Work instruction: Repeat each entry word for word. Leave any images out of the copy.
=== Begin Enclosure ===
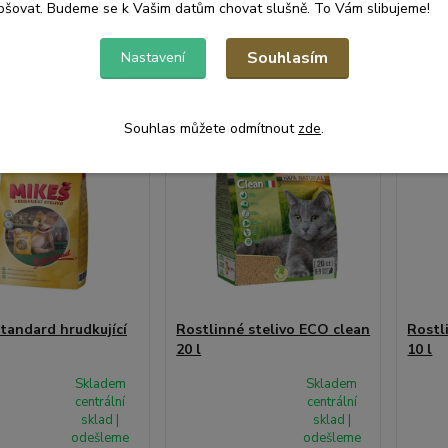
pšovat. Budeme se k Vašim datům chovat slušně. To Vám slibujeme!
at do košíku
Přidat do košíku
Při
Souhlasím
Nastavení
Souhlas můžete odmítnout
zde
.
tandard hrudkující
Rostlinné stelivo ECO clean
Rostl
20 l
10 l
Skladem
Skladem
centrální
centrální
sklad |
sklad |
odešleme
odešleme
=== End Enclosure ===
Written answer:
pšovat. Budeme se k Vašim datům chovat slušně. To Vám slibujeme!
at do košíku
Přidat do košíku
Při
Souhlasím
Nastavení
Souhlas můžete odmítnout
zde
.
tandard hrudkující
Rostlinné stelivo ECO clean
Rostl
20 l
10 l
Skladem
Skladem
centrální
centrální
sklad |
sklad |
odešleme
odešleme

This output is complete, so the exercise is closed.